Mientras, el camarero Rojas vestía la camiseta de los Filis de Filadelfia en 1967 cuando se apuntó un capítulo de un indiscutible y cero carreras.

Por su parte, el infielder Martínez tiró 0.2 episodios para los Astros de Houston en 1969 con un cuadrangular a su efímero expediente de serpentinero.

Tocó luego su turno al parador en corto Campaneris, que en 1965 desempeñó todas las posiciones del béisbol en un partido con el uniforme de los Atléticos de Kansas City, incluida la misión de lanzar un inning de un hit, una anotada, dos bases y un ponchete.

A seguidas, Canseco dejó el outfield de los Rangers de Texas en 1993 para encargarse de una entrada en la que le pegaron dos imparables, otorgó tres transferencias y le pisaron tres veces el home plate.

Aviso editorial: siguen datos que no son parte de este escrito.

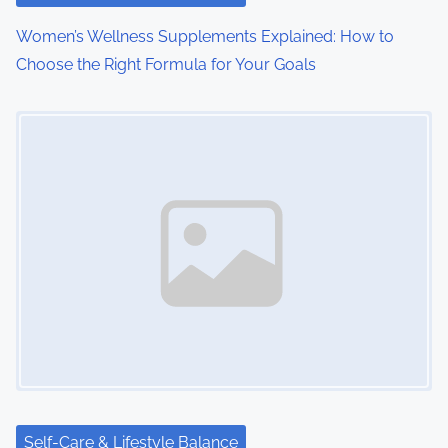
o
Women’s Wellness Supplements Explained: How to
Choose the Right Formula for Your Goals
n
Image Placeholder
Self-Care & Lifestyle Balance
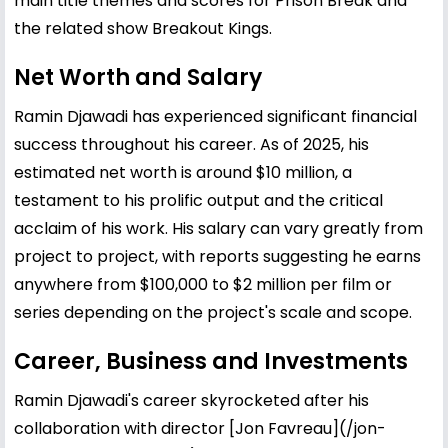
main title themes and scores for Prison Break and
the related show Breakout Kings.
Net Worth and Salary
Ramin Djawadi has experienced significant financial
success throughout his career. As of 2025, his
estimated net worth is around $10 million, a
testament to his prolific output and the critical
acclaim of his work. His salary can vary greatly from
project to project, with reports suggesting he earns
anywhere from $100,000 to $2 million per film or
series depending on the project's scale and scope.
Career, Business and Investments
Ramin Djawadi's career skyrocketed after his
collaboration with director [
Jon Favreau
](/jon-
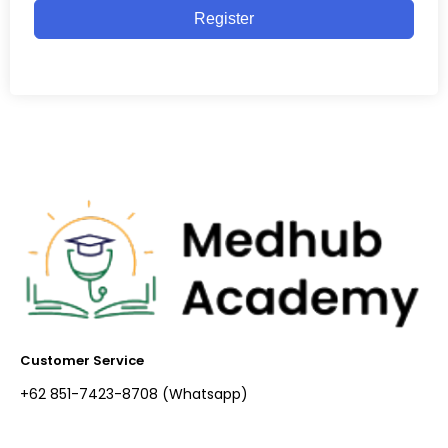
Register
Customer Service
+62 851-7423-8708 (Whatsapp)​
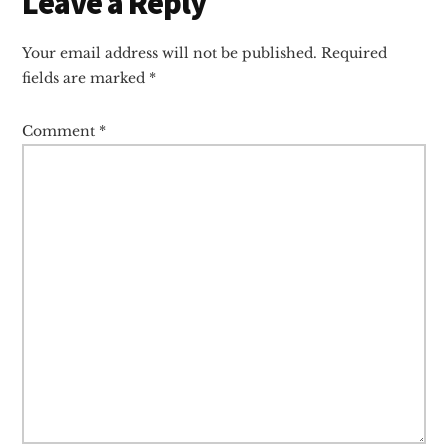
Reader
Leave a Reply
Interactions
Your email address will not be published.
Required
fields are marked
*
Comment
*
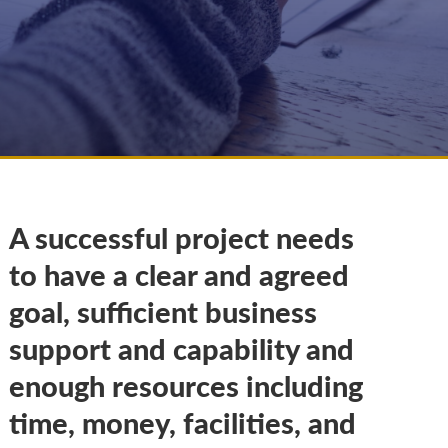
A successful project needs
to have a clear and agreed
goal, sufficient business
support and capability and
enough resources including
time, money, facilities, and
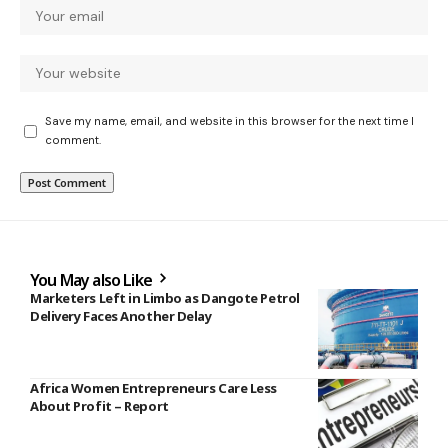
Save my name, email, and website in this browser for the next time I
comment.
You May also Like
Marketers Left in Limbo as Dangote Petrol
Delivery Faces Another Delay
Africa Women Entrepreneurs Care Less
About Profit – Report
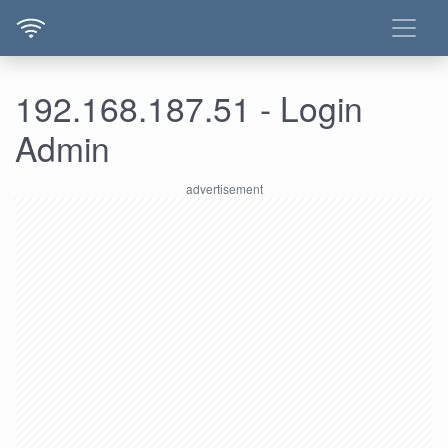
192.168.187.51 - Login
Admin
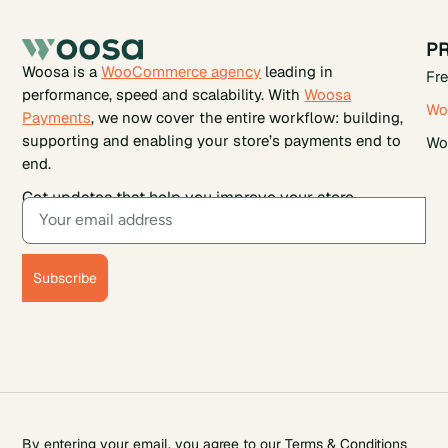
P
Woosa is a
WooCommerce agency
leading in
Fr
performance, speed and scalability. With
Woosa
Wo
Payments
, we now cover the entire workflow: building,
supporting and enabling your store’s payments end to
Wo
end.
Get updates that help you improve your store.
Subscribe
By entering your email, you agree to our
Terms & Conditions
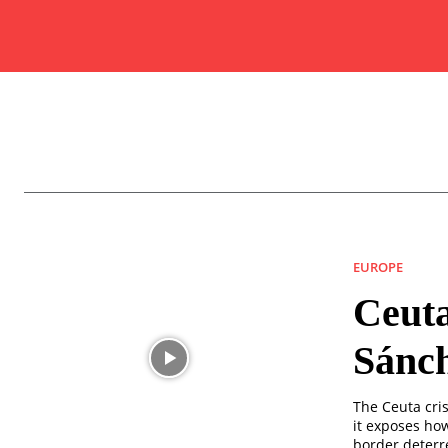
EUROPE
Ceuta
Sánch
The Ceuta cris
it exposes ho
border deterr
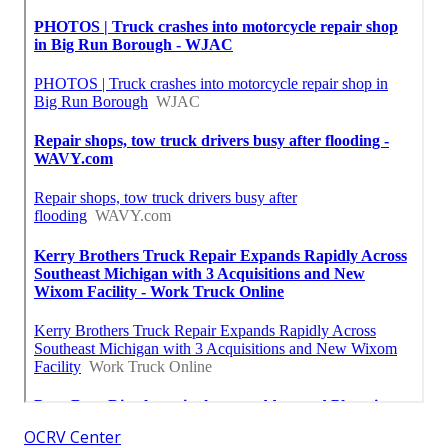
OCRV Center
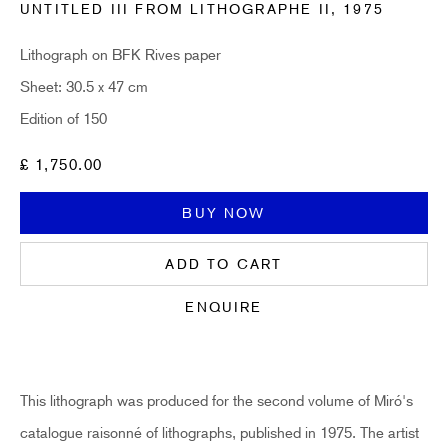
UNTITLED III FROM LITHOGRAPHE II
,
1975
Email *
Lithograph on BFK Rives paper
Sheet: 30.5 x 47 cm
Edition of 150
SUBSCRIBE
£ 1,750.00
* denotes required fields
Sign up now to get exclusive early access to new inventory before it hits our
BUY NOW
website. As a subscriber, you'll also receive advance notice about upcoming
art fairs, events, and special offers. You can read our privacy policy
here.
ADD TO CART
ENQUIRE
HIDDEN
hello@hiddengallery.co.uk
This lithograph was produced for the second volume of Miró's
Art
catalogue raisonné of lithographs, published in 1975. The artist
About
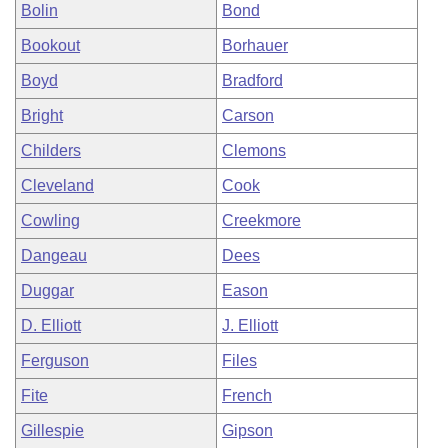
Bolin
Bond
Bookout
Borhauer
Boyd
Bradford
Bright
Carson
Childers
Clemons
Cleveland
Cook
Cowling
Creekmore
Dangeau
Dees
Duggar
Eason
D. Elliott
J. Elliott
Ferguson
Files
Fite
French
Gillespie
Gipson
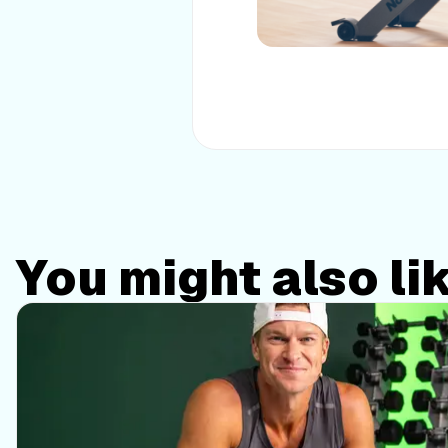
You might also li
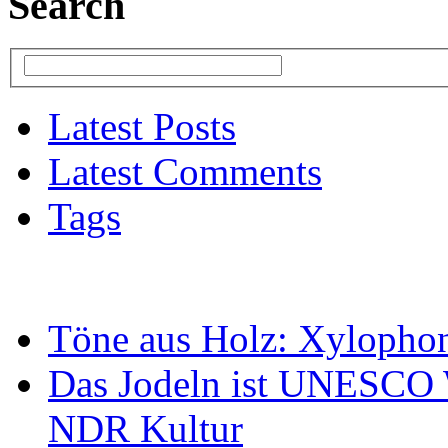
Search
Latest Posts
Latest Comments
Tags
Töne aus Holz: Xylopho
Das Jodeln ist UNESCO W
NDR Kultur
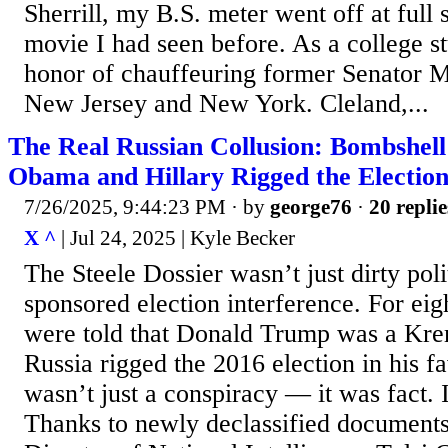
Sherrill, my B.S. meter went off at full 
movie I had seen before. As a college st
honor of chauffeuring former Senator 
New Jersey and New York. Cleland,...
The Real Russian Collusion: Bombshel
Obama and Hillary Rigged the Electio
7/26/2025, 9:44:23 PM
· by
george76
·
20 replie
X ^
| Jul 24, 2025 | Kyle Becker
The Steele Dossier wasn’t just dirty poli
sponsored election interference. For ei
were told that Donald Trump was a Krem
Russia rigged the 2016 election in his f
wasn’t just a conspiracy — it was fact. It
Thanks to newly declassified documents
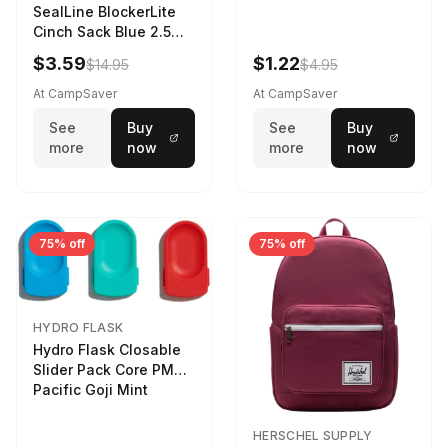
SealLine BlockerLite
Cinch Sack Blue 2.5
LTR
$3.59
$1.22
$14.95
$4.95
At CampSaver
At CampSaver
See
Buy
See
Buy
more
now
more
now
75% off
75% off
HYDRO FLASK
Hydro Flask Closable
Slider Pack Core PMG
Pacific Goji Mint
HERSCHEL SUPPLY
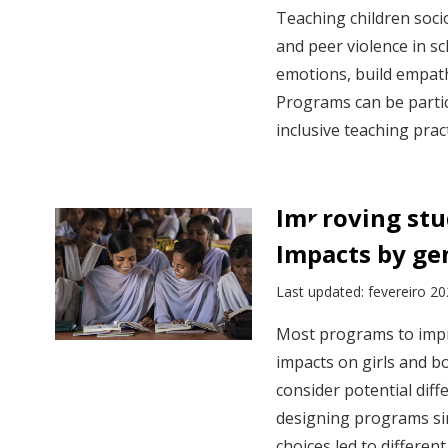
Teaching children soci
and peer violence in s
emotions, build empathy
Programs can be partic
inclusive teaching pra
Improving stu
Impacts by ge
Last updated: fevereiro 2
Most programs to impr
impacts on girls and b
consider potential diff
designing programs si
choices led to differen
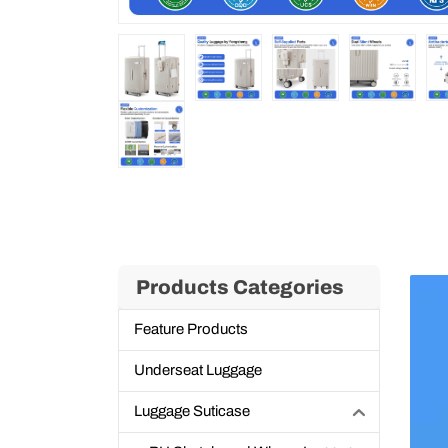
Products Categories
Feature Products
Underseat Luggage
Luggage Suticase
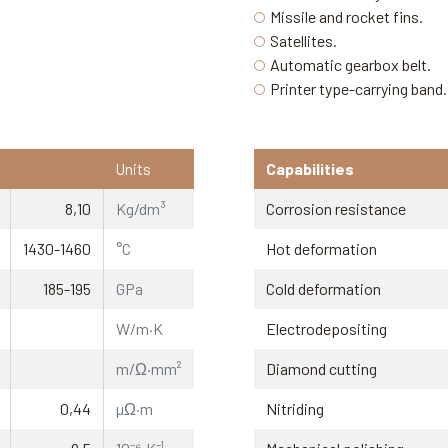
Missile and rocket fins.
Satellites.
Automatic gearbox belt.
Printer type-carrying band.
Units
Capabilities
8,10
Kg/dm³
Corrosion resistance
1430-1460
°C
Hot deformation
185-195
GPa
Cold deformation
W/m·K
Electrodepositing
m/Ω·mm²
Diamond cutting
0,44
µΩ·m
Nitriding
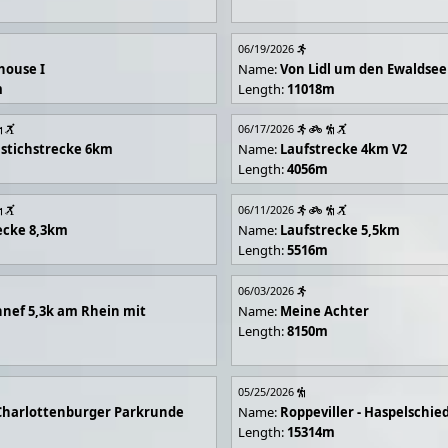
06/19/2026
house I
Name:
Von Lidl um den Ewaldsee
m
Length:
11018m
06/17/2026
stichstrecke 6km
Name:
Laufstrecke 4km V2
Length:
4056m
06/11/2026
ecke 8,3km
Name:
Laufstrecke 5,5km
Length:
5516m
06/03/2026
nef 5,3k am Rhein mit
Name:
Meine Achter
Length:
8150m
05/25/2026
Charlottenburger Parkrunde
Name:
Roppeviller - Haspelschie
Length:
15314m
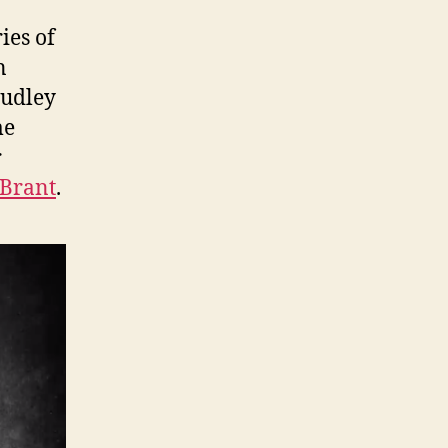
ies of
n
Dudley
me
r
Brant
.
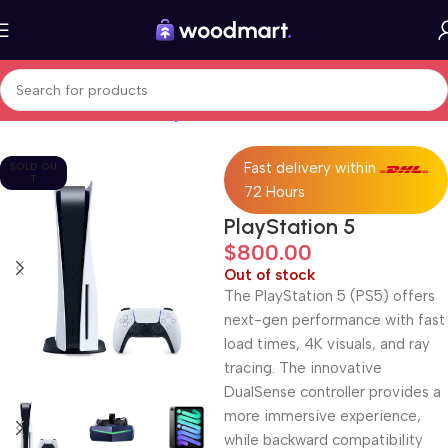
Home
Electronics
Gaming
Consoles
Fast delivery within
SOLD OU
T
72 Hours
PlayStation 5
$
800.00
Out of stock
The PlayStation 5 (PS5) offers
next-gen performance with fast
load times, 4K visuals, and ray
tracing. The innovative
DualSense controller provides a
more immersive experience,
while backward compatibility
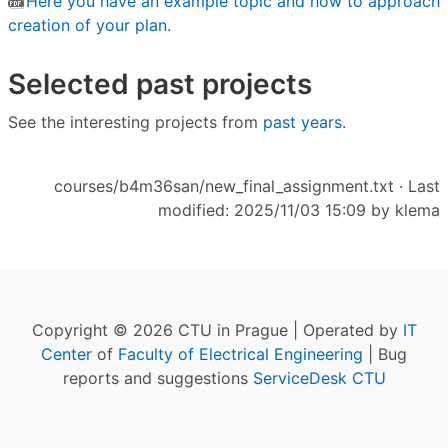
Here you have an example topic and how to approach
creation of your plan.
Selected past projects
See the interesting projects from
past years
.
courses/b4m36san/new_final_assignment.txt
· Last
modified: 2025/11/03 15:09 by
klema
Copyright © 2026 CTU in Prague | Operated by
IT
Center
of
Faculty of Electrical Engineering
| Bug
reports and suggestions
ServiceDesk CTU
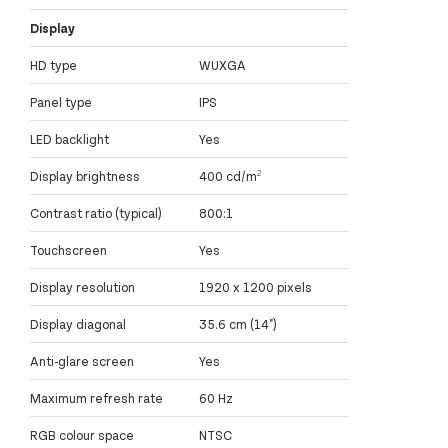
Display
HD type
WUXGA
Panel type
IPS
LED backlight
Yes
Display brightness
400 cd/m²
Contrast ratio (typical)
800:1
Touchscreen
Yes
Display resolution
1920 x 1200 pixels
Display diagonal
35.6 cm (14")
Anti-glare screen
Yes
Maximum refresh rate
60 Hz
RGB colour space
NTSC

El penúltimo caso lo había protagonizado Ramírez, torpedero que subió al box de los Medias Blancas de Chicago en 2015 y liquidó el inning que le encomendaron pese a admitir un indiscutible y dar un pelotazo.

Finalmente, la relación la cerraba el centerfielder Martín, que en la temporada previa fue pitcher para los Cachorros de Chicago por espacio de apenas dos outs, con tres imparables (jonrón incluido) y par de limpias a su haber.

Así que a Kendrys Morales le ha tocado el honor de ser el ocho en la lista. Curiosamente, justo el número que lleva en el dorsal de su uniforme.